Recognition principles determine the timing and measurement of items that enter the accounting cycle and impact the financial statements. These are quantitative standards that require economic information to be reflected numerically. Disclosure principles deal with the factors that are always not numeric. Disclosures involve qualitative information that is an essential ingredient of a full set of financial statements. The following are the bodies which have involved in the creation of GAAP:
- Committee on Accounting Procedure
- Accounting Principles Board
- Financial Accounting Standards Board (FASB)
- American Institute of Certified Public Accountants (AICPA)
- Accounting Standards Codification etc
- International Accounting Standards Board (IASB)

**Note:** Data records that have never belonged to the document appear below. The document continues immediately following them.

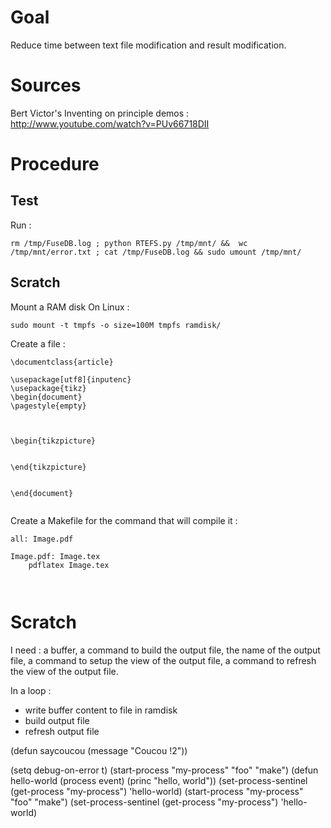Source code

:* Goal
  Reduce time between text file modification and result modification.
* Sources
Bert Victor's Inventing on principle demos :
http://www.youtube.com/watch?v=PUv66718DII
* Procedure
** Test
Run : 
 : rm /tmp/FuseDB.log ; python RTEFS.py /tmp/mnt/ &&  wc  /tmp/mnt/error.txt ; cat /tmp/FuseDB.log && sudo umount /tmp/mnt/

** Scratch
Mount a RAM disk
On Linux :
 : sudo mount -t tmpfs -o size=100M tmpfs ramdisk/
Create a file :
#+begin_src
\documentclass{article}

\usepackage[utf8]{inputenc}
\usepackage{tikz}
\begin{document}
\pagestyle{empty}


    
\begin{tikzpicture}


\end{tikzpicture}


\end{document}

#+end_src

Create a Makefile for the command that will compile it :
#+begin_src
all: Image.pdf

Image.pdf: Image.tex
	pdflatex Image.tex


#+end_src
* Scratch
I need : a buffer, a command to build the output file, the name of the output file, a command to setup the view of the output file, a command to refresh the view of the output file.

In a loop :
 - write buffer content to file in ramdisk
 - build output file
 - refresh output file

(defun saycoucou
  (message "Coucou !2"))

(setq debug-on-error t)
(start-process "my-process" "foo" "make")
(defun hello-world (process event) (princ "hello, world\n"))
(set-process-sentinel (get-process "my-process") 'hello-world)
(start-process "my-process" "foo" "make")
(set-process-sentinel (get-process "my-process") 'hello-world)






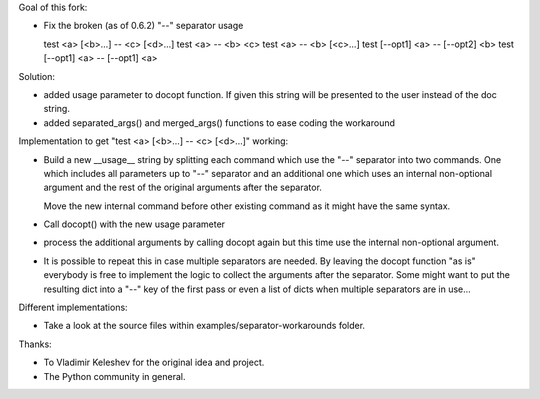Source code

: Goal of this fork:

- Fix the broken (as of 0.6.2)  "--" separator usage

  test <a> [<b>...] -- <c> [<d>...]
  test <a> -- <b> <c>
  test <a> -- <b> [<c>...]
  test [--opt1] <a> -- [--opt2] <b>
  test [--opt1] <a> -- [--opt1] <a>


Solution:

- added usage parameter to docopt function. If given this string will be presented to the user instead of
  the doc string.

- added separated_args() and merged_args() functions to ease coding the workaround


Implementation to get "test <a> [<b>...] -- <c> [<d>...]" working:

.. code:: python
  __doc__ = """test
  Usage:
    test <a> [<b>...] -- <c> [<d>...]
  """

- Build a new __usage__ string by splitting each command which use the "--" separator into two commands.
  One which includes all parameters up to "--" separator and an additional one which uses an internal non-optional
  argument and the rest of the original arguments after the separator.

  Move the new internal command before other existing command as it might have the same syntax.

.. code:: python
  __doc__ = """test
  Usage:
    test <a> [<b>...] -- <c> [<d>...]
  """

  __usage__ = """test
  Usage:
    test internal <c> [<d>...]
    test <a> [<b>...]
  """

- Call docopt() with the new usage parameter

.. code:: python
  args = docopt.docopt(__doc__, usage=__usage__)

- process the additional arguments by calling docopt again but this time use the internal non-optional argument.

.. code:: python
  args, sargs = docopt.separated_args(args, "<b>")
  if sargs:
      args = docopt.merged_args(args, docopt.docopt(__doc__, argv=[ "internal" ] + sargs, usage=__usage__))

- It is possible to repeat this in case multiple separators are needed. By leaving the docopt function "as is"
  everybody is free to implement the logic to collect the arguments after the separator. Some might want to
  put the resulting dict into a "--" key of the first pass or even a list of dicts when multiple separators are
  in use...


Different implementations:

- Take a look at the source files within examples/separator-workarounds folder.


Thanks:

- To Vladimir Keleshev for the original idea and project.
- The Python community in general.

- Securities and Exchange Commission (SEC) etc
Different Generally Accepted Accounting Principles (GAAP) have been developed in various countries over the past decades. These differences have risen largely due to unique legal, regulatory, social, economic, religious and cultural environments. It is resulting in financial statements that are not comparable and difficult for users to interpret. Most recently there has been a movement towards harmonization and convergence of GAAP. The most significant initiative has been led by the International Accounting Standards Board (ISAB) formerly known as International Accounting Standards Committee (IASC).
The SEC requires all publicly owned companies to follow generally accepted accounting principles. As new standards are developed or refined, accountants interpret the standards and adapt accounting practices to the new standards. Private companies are given an option to follow or not follow GAAP but it is advantages for even for private organization when competing with their foreign competitors.
Why IASB not FASB?
The objective of IASB is to develop in the public interest, single set of high quality understandable enforceable global accounting standards that require high quality, transparent and complete information in financial statements and other financial reporting to help participants in the world’s capital markets and other users make economic decisions.
In United States, the FASB and Securities Exchange Commission (SEC) are both presently committed to promoting and assisting in development of one set of high quality accounting standards that are globally accepted. The FASB had developed rules to integrate itself into IASB to make universal accounting standards. The FASB mainly considered the US domestic businesses and worked in accordance with GAPP. Therefore IASB is more broad and standard in nature compare to FASB. Therefore organizations should follow and implement IASB rather than FASB standards in the global market for harmonization of accounting standards.